Il testamento biologico e il (dubbio) consenso

Il testamento biologico è forse la più complessa delle casistiche che il dibattito in bioetica abbia mai esplorato, e se diversi Paesi europei, per prassi o per legge, l’hanno autorizzato, questa non è affatto una buona ragione per liquidare, come tanti cervelloni vorrebbero, la questione come risolta. Del resto, casi agghiaccianti che mettono in crisi la presunta eticità delle direttive anticipate di trattamento di certo non mancano.

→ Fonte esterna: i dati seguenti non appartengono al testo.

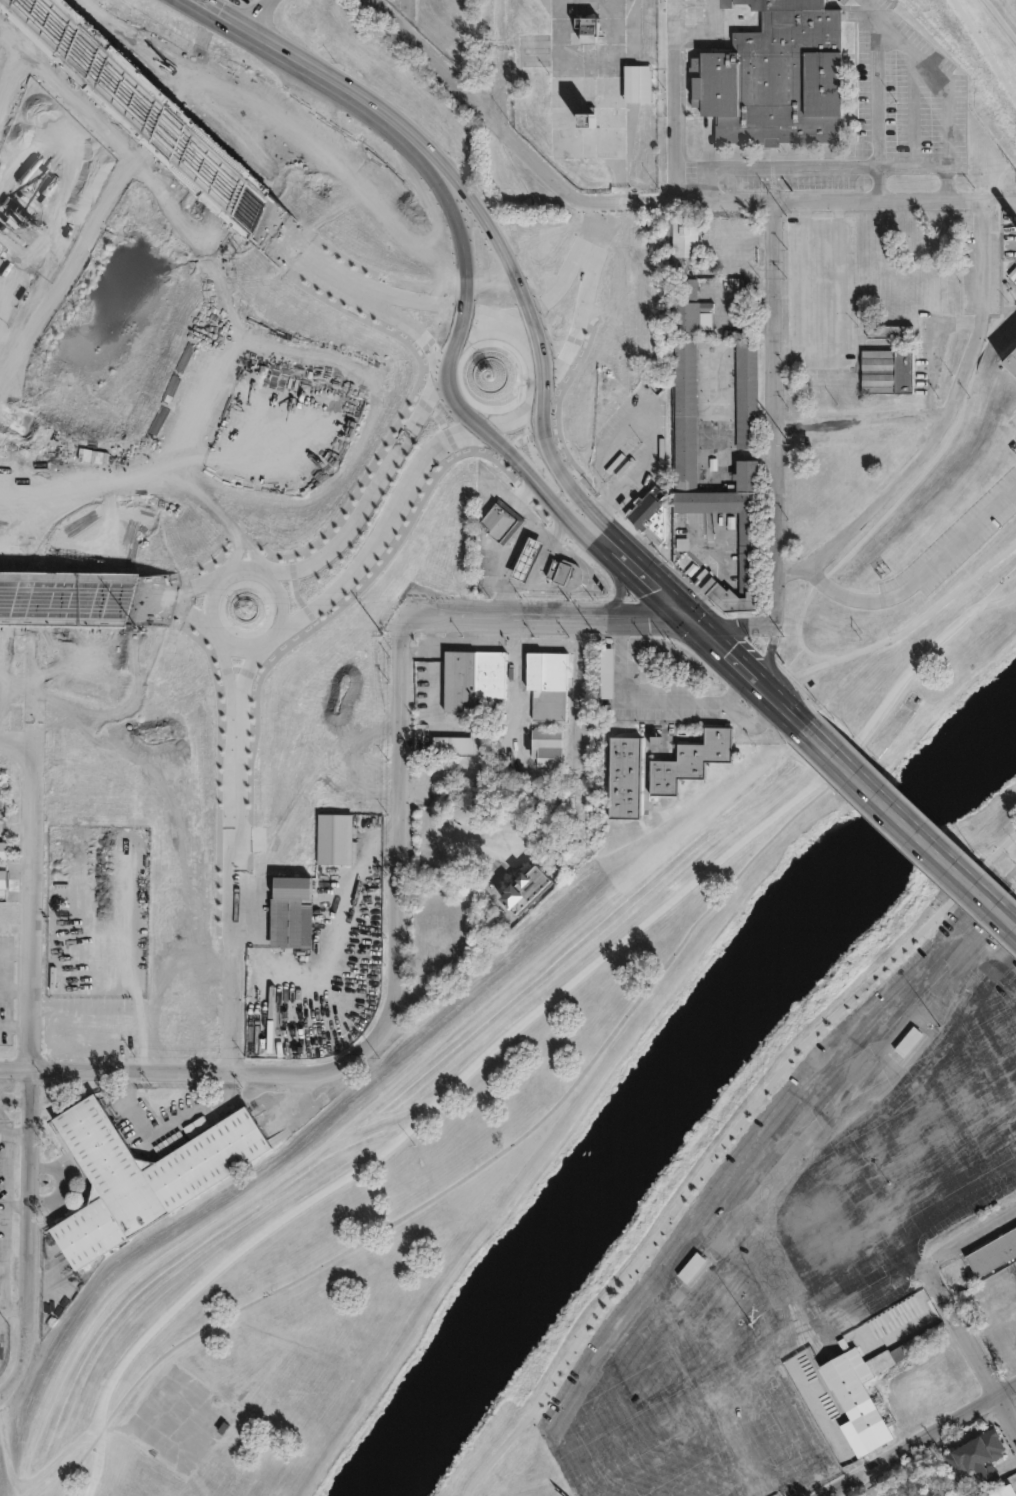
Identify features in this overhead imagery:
road: (871, 14)
road: (405, 17)
park: (996, 20)
building: (588, 32)
road: (891, 39)
building: (536, 41)
road: (495, 64)
building: (780, 79)
building: (640, 85)
road: (144, 107)
building: (588, 116)
road: (812, 166)
road: (580, 199)
road: (825, 201)
road: (596, 230)
building: (685, 242)
road: (303, 255)
road: (586, 275)
building: (941, 296)
road: (425, 299)
building: (935, 300)
building: (684, 313)
road: (405, 324)
road: (481, 328)
road: (494, 328)
building: (890, 331)
building: (883, 337)
road: (532, 348)
road: (452, 349)
road: (821, 359)
road: (929, 362)
building: (1009, 370)
building: (881, 377)
road: (444, 378)
road: (540, 391)
building: (743, 402)
road: (457, 408)
road: (650, 409)
road: (774, 412)
road: (515, 418)
road: (851, 422)
road: (942, 424)
road: (421, 461)
road: (530, 476)
road: (560, 476)
building: (742, 484)
road: (368, 498)
building: (648, 519)
building: (499, 526)
road: (594, 538)
road: (234, 553)
road: (250, 553)
building: (529, 561)
building: (561, 573)
road: (535, 574)
road: (646, 580)
road: (921, 583)
road: (337, 585)
road: (176, 588)
road: (619, 589)
road: (65, 596)
road: (174, 608)
road: (500, 615)
road: (639, 616)
traffic signals: (684, 616)
road: (735, 624)
road: (475, 629)
road: (512, 630)
road: (433, 637)
road: (237, 645)
road: (513, 645)
road: (766, 653)
road: (224, 662)
road: (247, 665)
road: (744, 670)
building: (606, 673)
building: (475, 679)
building: (550, 685)
road: (649, 701)
road: (434, 713)
road: (751, 724)
road: (581, 726)
road: (18, 740)
building: (461, 745)
building: (549, 747)
building: (693, 762)
building: (343, 779)
building: (627, 779)
park: (856, 810)
road: (399, 819)
road: (909, 827)
building: (337, 839)
building: (4, 850)
road: (1006, 863)
building: (4, 879)
road: (233, 880)
building: (525, 890)
building: (98, 913)
building: (288, 913)
road: (324, 947)
road: (982, 970)
road: (951, 977)
road: (884, 1004)
road: (975, 1005)
building: (167, 1021)
road: (949, 1023)
road: (897, 1030)
road: (508, 1032)
building: (909, 1041)
railway: (912, 1049)
road: (36, 1065)
road: (890, 1067)
road: (204, 1069)
road: (923, 1075)
river: (665, 1077)
road: (579, 1078)
road: (848, 1078)
road: (1015, 1100)
road: (933, 1112)
road: (782, 1115)
road: (940, 1143)
road: (722, 1148)
road: (784, 1156)
road: (948, 1172)
building: (146, 1176)
road: (772, 1205)
road: (942, 1217)
parking lot: (805, 1230)
park: (422, 1236)
road: (969, 1236)
road: (762, 1244)
building: (993, 1253)
building: (691, 1267)
road: (778, 1270)
railway: (699, 1273)
road: (797, 1302)
road: (818, 1328)
railway: (791, 1329)
railway: (786, 1331)
railway: (806, 1332)
road: (683, 1339)
road: (969, 1346)
road: (640, 1347)
railway: (822, 1351)
railway: (809, 1363)
road: (1006, 1391)
road: (6, 1392)
road: (578, 1394)
building: (856, 1396)
road: (631, 1397)
road: (786, 1409)
road: (755, 1410)
road: (648, 1427)
road: (742, 1442)
road: (774, 1442)
road: (906, 1445)
building: (980, 1457)
road: (669, 1458)
helipad: (588, 1462)
road: (788, 1469)
road: (712, 1474)
road: (31, 1482)
road: (754, 1489)
building: (1006, 1491)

Ricordiamo la vicenda di Kerrie Wooltorton, ventiseienne inglese che, giunta in ospedale in seguito a volontario avvelenamento, ha esibito ai medici pronti a soccorrerla un foglietto nel quale documentava la propria volontà

di non essere curata. Risultato: la giovane, in seguito alla massiccia dose di anticongelante ingerito, se n’è andata proprio come voleva, tra l’incredulità dei medici timorosi di incorrere nell’illegalità qualora avessero agito per salvarla.

Domanda: è giusto che uno stato tuteli l’aspirante suicida di turno paralizzando ogni soccorso, pena azioni giudiziarie?

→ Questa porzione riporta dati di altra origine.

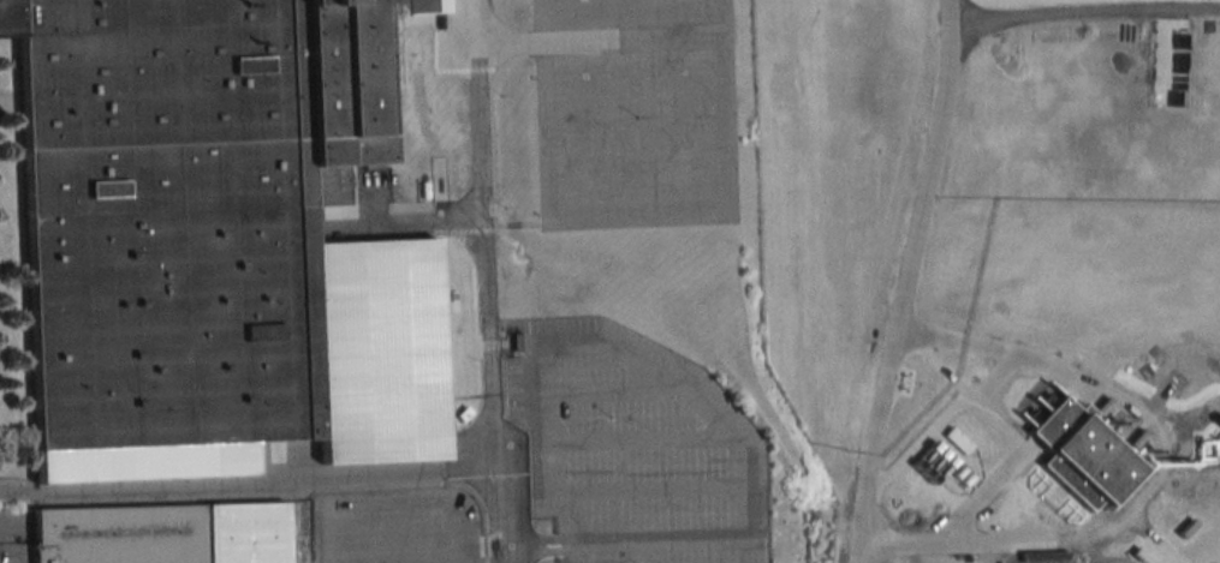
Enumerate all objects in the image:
road: (1081, 25)
parking lot: (632, 112)
building: (214, 240)
road: (488, 281)
road: (904, 281)
building: (955, 441)
road: (1013, 441)
road: (916, 444)
building: (1079, 455)
building: (930, 462)
road: (1145, 482)
road: (248, 484)
building: (1182, 528)
building: (160, 534)
building: (1046, 559)

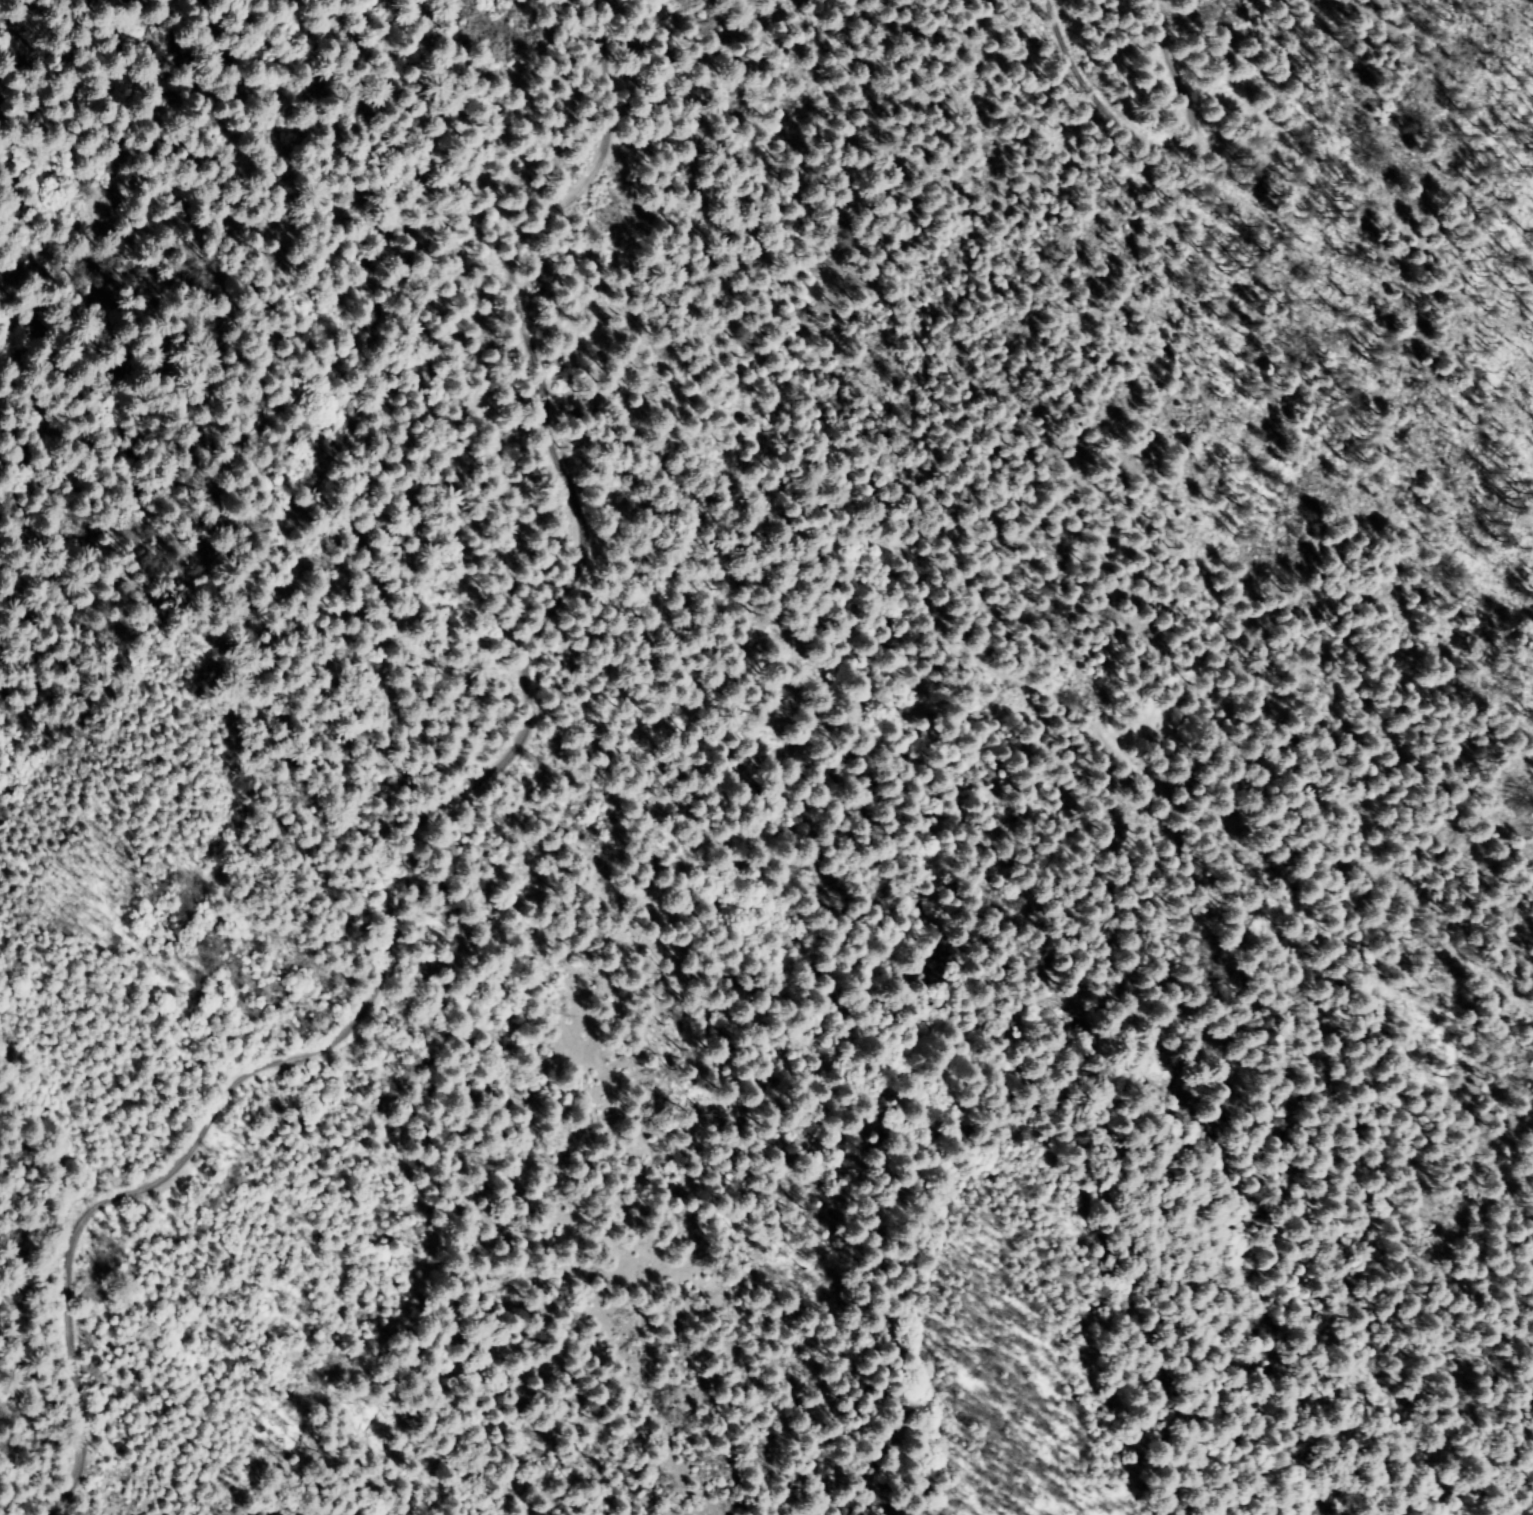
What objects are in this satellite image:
road: (1121, 109)
road: (1020, 628)
road: (454, 795)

Il dibattito sul testamento biologico è da considerarsi tutt’altro che esaurito. Lo prova, senza scomodare auliche elucubrazioni, l’impeccabile ragionamento di un pensionato romano che in una lettera si è chiesto: “Se io, ora che sono sano, firmo un bio-testamento ma dopo, nel momento cruciale, quando non ho più possibilità di farmi capire, non desidero più accorciare la mia vita perché sento e vedo ancora, come faccio a tornare indietro dal momento che mi fanno morire di fame e di sete? In pratica avrei firmato la mia condanna a morte” (La Stampa, 3/10/2009). Esattamente.